Bug 909747 - [Tracker] >=dev-lang/python-3.11.4 urllib parser fix breaks tests with non-compliant input data
Summary: [Tracker] >=dev-lang/python-3.11.4 urllib parser fix breaks tests with non-co...
Status: CONFIRMED
Alias: None
Product: Gentoo Linux
Classification: Unclassified
Component: Current packages (show other bugs)
Hardware: All Linux
: Normal normal
Assignee: Python Gentoo Team
URL: https://github.com/python/cpython/iss...
Whiteboard:
Keywords: Tracker
Depends on: 909553 909567 910742
Blocks:
  Show dependency tree
 
Reported: 2023-07-06 02:11 UTC by Ninpo
Modified: 2023-07-24 04:05 UTC (History)
1 user (show)

See Also:
Package list:
Runtime testing required: ---


Attachments

Note You need to log in before you can comment on or make changes to this bug.
Description Ninpo 2023-07-06 02:11:21 UTC
In Python 3.11.4, urllib's parser received a fix that makes it correctly parse [ and ] in a url string, in that it checks that [] contains a properly formatted IPv4 or IPv6 address, as per the URL spec. Intended literal [ or ] after the // part of the URL should be passed as %5B and %5D if they are not intended to contain an IP address, e.g. if part of a password. They are otherwise invalid characters and any tests using them should be checking that they fail.

Reproducible: Always

Steps to Reproduce:
Example test from a randomly affected package, yarl:
    def test_weird_user3(self):
        u = URL("//[some]@host")
        assert u.scheme == ""
        assert u.user == "[some]"
        assert u.password is None
        assert u.host == "host"
        assert u.path == "/"
        assert u.query_string == ""
        assert u.fragment == ""
Actual Results:  
ValueError: 'some' does not appear to be an IPv4 or IPv6 address

Expected Results:  
These tests passed previously, however this was due to improper handling of [ and ] in urllib.

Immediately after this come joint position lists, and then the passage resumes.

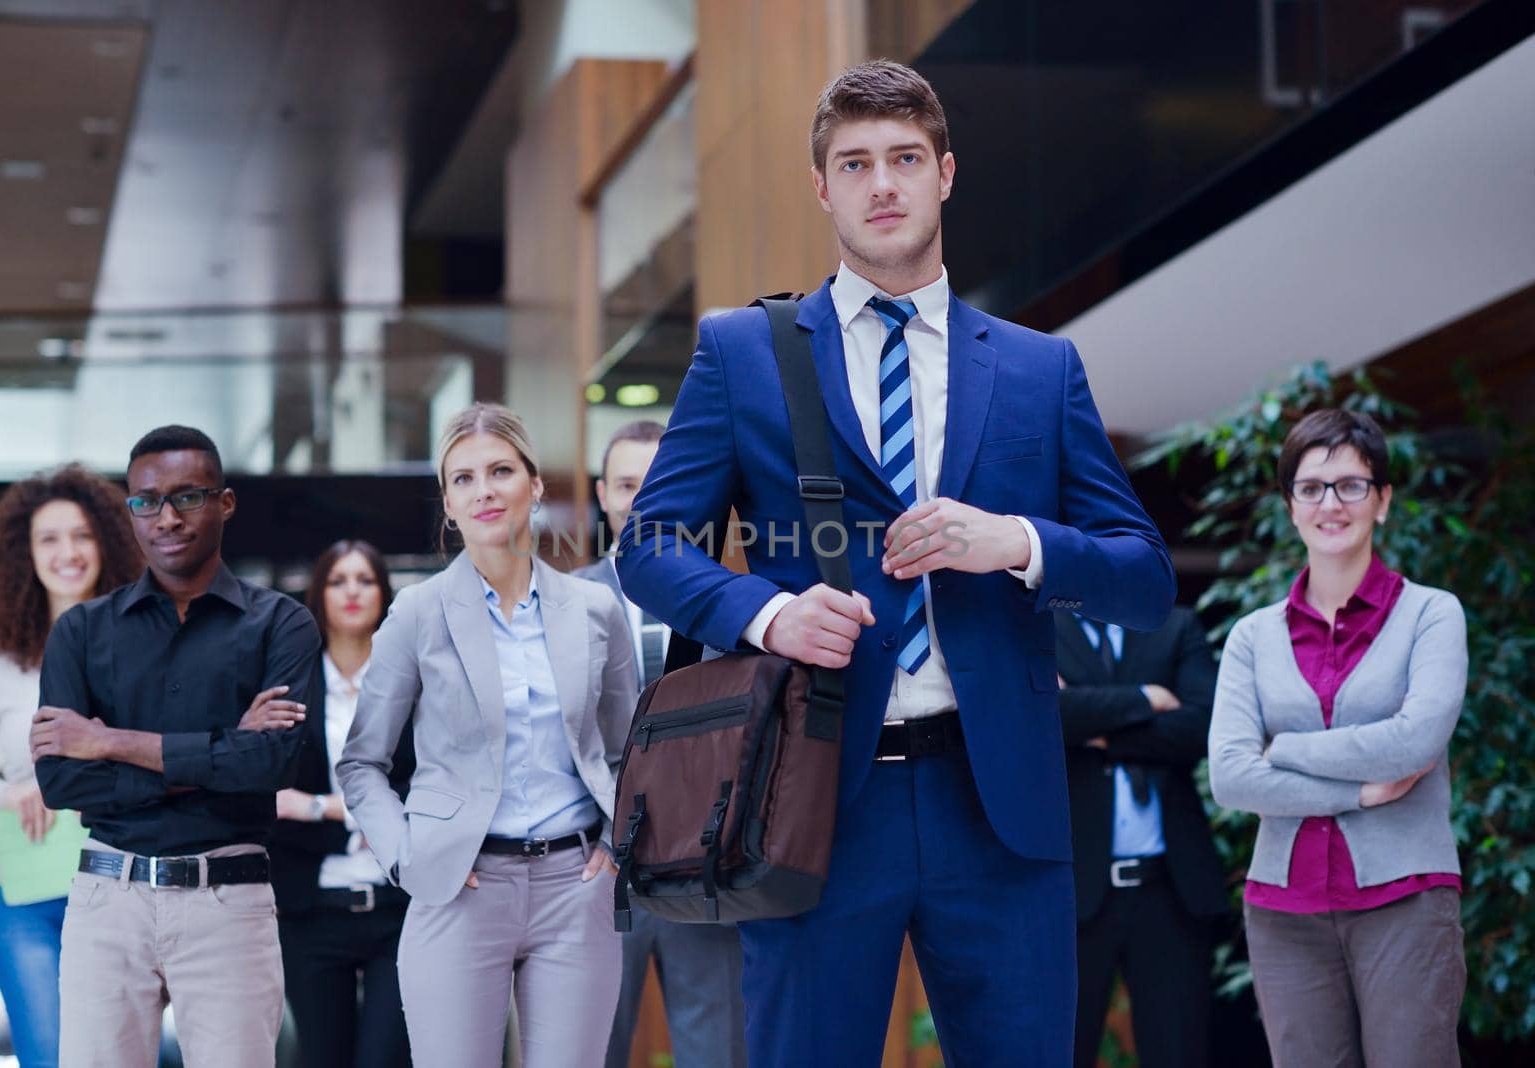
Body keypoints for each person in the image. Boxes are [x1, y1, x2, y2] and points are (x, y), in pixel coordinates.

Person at [616, 60, 1175, 1066]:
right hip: (810, 802)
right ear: (822, 186)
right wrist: (764, 615)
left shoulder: (1042, 370)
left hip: (998, 807)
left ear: (945, 173)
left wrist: (1014, 543)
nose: (883, 183)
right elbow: (647, 543)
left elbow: (1143, 575)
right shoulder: (742, 351)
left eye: (905, 158)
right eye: (856, 161)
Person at [337, 402, 637, 1068]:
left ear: (534, 485)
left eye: (500, 470)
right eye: (464, 478)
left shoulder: (594, 609)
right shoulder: (416, 613)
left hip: (576, 886)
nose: (485, 490)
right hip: (458, 884)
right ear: (447, 502)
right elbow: (362, 763)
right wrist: (408, 857)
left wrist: (618, 845)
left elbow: (629, 751)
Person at [30, 425, 319, 1068]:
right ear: (130, 508)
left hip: (230, 901)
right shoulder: (81, 632)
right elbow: (62, 782)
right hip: (109, 900)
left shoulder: (281, 624)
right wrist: (221, 753)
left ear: (225, 502)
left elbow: (273, 762)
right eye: (146, 501)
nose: (166, 517)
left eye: (188, 497)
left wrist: (109, 743)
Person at [1209, 408, 1468, 1067]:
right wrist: (1359, 790)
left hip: (1405, 898)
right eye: (1312, 487)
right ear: (1291, 506)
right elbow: (1232, 777)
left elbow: (1415, 742)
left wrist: (1286, 750)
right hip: (1283, 907)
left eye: (1351, 486)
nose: (1332, 503)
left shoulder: (1432, 614)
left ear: (1381, 502)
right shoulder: (1252, 636)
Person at [0, 465, 142, 1068]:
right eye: (49, 538)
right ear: (24, 554)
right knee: (52, 1059)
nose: (68, 552)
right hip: (30, 902)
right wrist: (12, 795)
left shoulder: (146, 650)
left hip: (128, 892)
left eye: (81, 535)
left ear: (107, 541)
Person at [579, 420, 746, 1068]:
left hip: (703, 863)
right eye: (626, 484)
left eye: (656, 482)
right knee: (591, 1048)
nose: (640, 498)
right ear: (602, 494)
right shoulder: (560, 601)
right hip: (596, 867)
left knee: (718, 1048)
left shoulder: (732, 600)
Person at [1055, 605, 1227, 1067]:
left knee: (1179, 1052)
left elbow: (1203, 727)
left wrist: (1098, 733)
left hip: (1168, 889)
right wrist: (1147, 698)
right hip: (1071, 890)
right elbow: (1044, 714)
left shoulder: (1174, 625)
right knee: (1059, 1052)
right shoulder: (1035, 624)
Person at [270, 539, 413, 1068]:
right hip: (312, 910)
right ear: (318, 594)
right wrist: (344, 813)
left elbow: (433, 787)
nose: (352, 591)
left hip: (399, 907)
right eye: (338, 580)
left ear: (384, 593)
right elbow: (266, 795)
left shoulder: (412, 679)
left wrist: (315, 805)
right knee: (321, 1057)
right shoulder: (287, 685)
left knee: (386, 1058)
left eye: (365, 579)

Many of the tests can be fixed by passing in %5B and %5D as follows:

    def test_weird_user3(self):
        u = URL("//%5Bsome%5D@host")
        assert u.scheme == ""
        assert u.user == "[some]"
        assert u.password is None
        assert u.host == "host"
        assert u.path == "/"
        assert u.query_string == ""
        assert u.fragment == ""

However tests such as this one are just plain bad data:
def test_ipv6_zone():
    url = URL("http://[fe80::822a:a8ff:fe49:470c%тест%42]:123")
    assert url.raw_host == "fe80::822a:a8ff:fe49:470c%тест%42"
    assert url.host == url.raw_host

Hostnames should not contain [ or ] they are reserved characters for IP addresses.
Comment 1 Michał Górny archtester Gentoo Infrastructure gentoo-dev Security 2023-07-06 12:32:57 UTC
(In reply to Ninpo from comment #0)
> In Python 3.11.4, urllib's parser received a fix that makes it correctly
> parse [ and ] in a url string, in that it checks that [] contains a properly
> formatted IPv4 or IPv6 address, as per the URL spec. Intended literal [ or ]

FWICS, only IPv6 addresses are valid in brackets.
Comment 2 Ninpo 2023-07-06 14:39:55 UTC
(In reply to Michał Górny from comment #1)
> (In reply to Ninpo from comment #0)
> > In Python 3.11.4, urllib's parser received a fix that makes it correctly
> > parse [ and ] in a url string, in that it checks that [] contains a properly
> > formatted IPv4 or IPv6 address, as per the URL spec. Intended literal [ or ]
> 
> FWICS, only IPv6 addresses are valid in brackets.

Yeah the ValueError kicked out is a touch ambiguous with that.